> _Problem to solve_
The line containing "Všeobecne záväzné nariadenia" and every line after it, through the end of the records below: repeat them exactly, nothing more.

> _Source material_
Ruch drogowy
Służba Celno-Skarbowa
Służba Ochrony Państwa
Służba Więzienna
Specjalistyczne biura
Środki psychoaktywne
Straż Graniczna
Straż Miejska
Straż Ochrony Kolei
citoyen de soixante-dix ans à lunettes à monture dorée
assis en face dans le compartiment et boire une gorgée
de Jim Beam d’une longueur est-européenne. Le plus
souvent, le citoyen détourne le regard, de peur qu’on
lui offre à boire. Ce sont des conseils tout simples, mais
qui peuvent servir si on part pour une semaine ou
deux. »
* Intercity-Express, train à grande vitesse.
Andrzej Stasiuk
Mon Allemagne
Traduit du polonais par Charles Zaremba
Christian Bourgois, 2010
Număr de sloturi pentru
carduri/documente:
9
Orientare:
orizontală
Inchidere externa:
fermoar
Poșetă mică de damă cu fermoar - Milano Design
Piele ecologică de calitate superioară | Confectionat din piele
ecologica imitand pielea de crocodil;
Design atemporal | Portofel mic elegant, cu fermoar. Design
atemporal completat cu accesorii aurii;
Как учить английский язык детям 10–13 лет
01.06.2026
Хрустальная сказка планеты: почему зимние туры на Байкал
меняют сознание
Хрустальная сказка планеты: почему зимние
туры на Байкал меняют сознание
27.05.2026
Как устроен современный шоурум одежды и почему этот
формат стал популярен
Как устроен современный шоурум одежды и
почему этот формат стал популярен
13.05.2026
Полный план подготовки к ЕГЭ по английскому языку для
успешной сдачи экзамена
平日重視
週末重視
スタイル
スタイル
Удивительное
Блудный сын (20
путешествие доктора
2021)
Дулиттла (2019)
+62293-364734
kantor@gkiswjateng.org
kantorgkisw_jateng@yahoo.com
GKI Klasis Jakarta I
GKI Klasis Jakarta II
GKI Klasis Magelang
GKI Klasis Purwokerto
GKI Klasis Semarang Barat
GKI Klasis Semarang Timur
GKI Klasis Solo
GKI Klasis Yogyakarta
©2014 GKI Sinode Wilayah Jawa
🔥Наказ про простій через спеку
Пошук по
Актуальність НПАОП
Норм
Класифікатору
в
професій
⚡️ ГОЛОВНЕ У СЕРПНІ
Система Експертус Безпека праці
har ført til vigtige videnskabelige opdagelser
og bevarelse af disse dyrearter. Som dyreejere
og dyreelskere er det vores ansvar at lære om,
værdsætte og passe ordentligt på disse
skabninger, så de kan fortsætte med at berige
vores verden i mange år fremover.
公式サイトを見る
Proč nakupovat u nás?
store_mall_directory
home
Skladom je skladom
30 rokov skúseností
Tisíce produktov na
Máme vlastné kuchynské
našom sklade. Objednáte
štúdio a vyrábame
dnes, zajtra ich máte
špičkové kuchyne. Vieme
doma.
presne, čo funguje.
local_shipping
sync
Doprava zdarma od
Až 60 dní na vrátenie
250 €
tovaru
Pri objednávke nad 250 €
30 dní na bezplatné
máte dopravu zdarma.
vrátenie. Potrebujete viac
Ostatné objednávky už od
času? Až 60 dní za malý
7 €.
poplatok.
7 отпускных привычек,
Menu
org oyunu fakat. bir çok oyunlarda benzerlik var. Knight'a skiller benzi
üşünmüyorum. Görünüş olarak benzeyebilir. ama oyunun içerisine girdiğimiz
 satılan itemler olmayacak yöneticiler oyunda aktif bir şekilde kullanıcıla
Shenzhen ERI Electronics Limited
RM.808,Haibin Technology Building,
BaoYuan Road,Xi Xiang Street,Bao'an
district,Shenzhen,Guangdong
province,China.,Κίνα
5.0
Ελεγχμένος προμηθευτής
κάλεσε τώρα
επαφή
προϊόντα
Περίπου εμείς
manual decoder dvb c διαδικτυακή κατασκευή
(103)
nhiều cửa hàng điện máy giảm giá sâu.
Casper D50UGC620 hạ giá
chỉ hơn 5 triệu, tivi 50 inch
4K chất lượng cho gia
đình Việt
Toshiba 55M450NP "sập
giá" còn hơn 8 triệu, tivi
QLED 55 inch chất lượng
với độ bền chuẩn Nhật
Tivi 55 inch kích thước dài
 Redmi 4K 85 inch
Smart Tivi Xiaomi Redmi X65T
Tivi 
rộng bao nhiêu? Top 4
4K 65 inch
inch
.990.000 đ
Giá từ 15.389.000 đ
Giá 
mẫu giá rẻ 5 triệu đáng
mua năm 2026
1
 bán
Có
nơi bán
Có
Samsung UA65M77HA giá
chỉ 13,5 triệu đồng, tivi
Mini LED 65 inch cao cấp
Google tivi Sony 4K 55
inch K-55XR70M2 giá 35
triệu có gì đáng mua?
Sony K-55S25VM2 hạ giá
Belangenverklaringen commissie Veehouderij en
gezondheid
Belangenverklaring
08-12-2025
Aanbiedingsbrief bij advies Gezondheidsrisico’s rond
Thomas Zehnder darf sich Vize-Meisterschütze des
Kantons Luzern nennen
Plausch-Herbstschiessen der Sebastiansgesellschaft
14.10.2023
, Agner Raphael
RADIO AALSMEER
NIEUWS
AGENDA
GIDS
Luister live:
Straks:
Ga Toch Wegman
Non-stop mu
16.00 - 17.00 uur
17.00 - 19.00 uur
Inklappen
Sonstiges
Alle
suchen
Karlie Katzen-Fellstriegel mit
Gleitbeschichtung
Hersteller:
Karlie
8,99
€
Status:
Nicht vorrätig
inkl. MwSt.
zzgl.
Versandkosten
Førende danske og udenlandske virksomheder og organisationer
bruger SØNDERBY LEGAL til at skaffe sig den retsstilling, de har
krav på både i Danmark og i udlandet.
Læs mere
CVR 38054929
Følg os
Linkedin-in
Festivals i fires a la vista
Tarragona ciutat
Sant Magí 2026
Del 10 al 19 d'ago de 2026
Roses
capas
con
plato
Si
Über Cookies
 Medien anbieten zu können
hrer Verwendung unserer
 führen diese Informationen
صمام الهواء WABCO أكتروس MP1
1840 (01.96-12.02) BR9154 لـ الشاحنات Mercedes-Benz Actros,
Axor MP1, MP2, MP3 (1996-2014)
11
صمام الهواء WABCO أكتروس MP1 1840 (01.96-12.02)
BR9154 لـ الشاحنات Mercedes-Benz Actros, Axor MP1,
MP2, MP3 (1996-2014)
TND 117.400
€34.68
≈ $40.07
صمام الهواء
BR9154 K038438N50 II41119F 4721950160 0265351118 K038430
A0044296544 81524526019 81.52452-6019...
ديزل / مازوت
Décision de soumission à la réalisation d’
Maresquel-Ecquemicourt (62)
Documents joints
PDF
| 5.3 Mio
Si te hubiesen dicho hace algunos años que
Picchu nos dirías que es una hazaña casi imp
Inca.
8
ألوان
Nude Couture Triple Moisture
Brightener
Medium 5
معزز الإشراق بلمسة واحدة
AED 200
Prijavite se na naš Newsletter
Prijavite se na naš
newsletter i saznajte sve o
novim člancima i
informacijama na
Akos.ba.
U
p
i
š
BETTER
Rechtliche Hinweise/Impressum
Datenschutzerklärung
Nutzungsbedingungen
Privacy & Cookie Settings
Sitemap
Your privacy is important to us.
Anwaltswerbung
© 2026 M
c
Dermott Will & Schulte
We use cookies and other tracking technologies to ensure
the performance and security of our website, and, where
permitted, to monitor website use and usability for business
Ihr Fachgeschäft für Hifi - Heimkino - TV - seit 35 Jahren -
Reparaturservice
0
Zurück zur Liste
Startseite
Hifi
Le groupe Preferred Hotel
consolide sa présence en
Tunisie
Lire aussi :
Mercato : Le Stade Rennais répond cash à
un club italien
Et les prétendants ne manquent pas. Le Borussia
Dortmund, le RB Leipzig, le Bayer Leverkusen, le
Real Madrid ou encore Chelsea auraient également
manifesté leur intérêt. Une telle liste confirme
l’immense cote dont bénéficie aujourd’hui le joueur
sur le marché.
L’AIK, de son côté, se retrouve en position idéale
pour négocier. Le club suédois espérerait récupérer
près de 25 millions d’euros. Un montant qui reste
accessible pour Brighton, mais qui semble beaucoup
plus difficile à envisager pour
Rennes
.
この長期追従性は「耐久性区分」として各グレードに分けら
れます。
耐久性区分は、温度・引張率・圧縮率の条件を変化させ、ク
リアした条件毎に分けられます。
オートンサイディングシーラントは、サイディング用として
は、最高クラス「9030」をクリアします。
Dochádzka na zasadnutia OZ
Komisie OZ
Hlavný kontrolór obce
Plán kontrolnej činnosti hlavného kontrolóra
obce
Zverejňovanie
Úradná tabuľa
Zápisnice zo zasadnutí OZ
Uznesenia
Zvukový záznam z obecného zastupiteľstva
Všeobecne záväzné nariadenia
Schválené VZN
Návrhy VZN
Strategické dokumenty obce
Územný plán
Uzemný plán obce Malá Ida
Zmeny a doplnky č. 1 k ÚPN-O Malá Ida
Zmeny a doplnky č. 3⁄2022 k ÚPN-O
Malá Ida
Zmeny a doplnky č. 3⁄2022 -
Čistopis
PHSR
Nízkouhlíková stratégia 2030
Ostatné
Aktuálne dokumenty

> _Solution to the exercise_
Všeobecne záväzné nariadenia
Schválené VZN
Návrhy VZN
Strategické dokumenty obce
Územný plán
Uzemný plán obce Malá Ida
Zmeny a doplnky č. 1 k ÚPN-O Malá Ida
Zmeny a doplnky č. 3⁄2022 k ÚPN-O
Malá Ida
Zmeny a doplnky č. 3⁄2022 -
Čistopis
PHSR
Nízkouhlíková stratégia 2030
Ostatné
Aktuálne dokumenty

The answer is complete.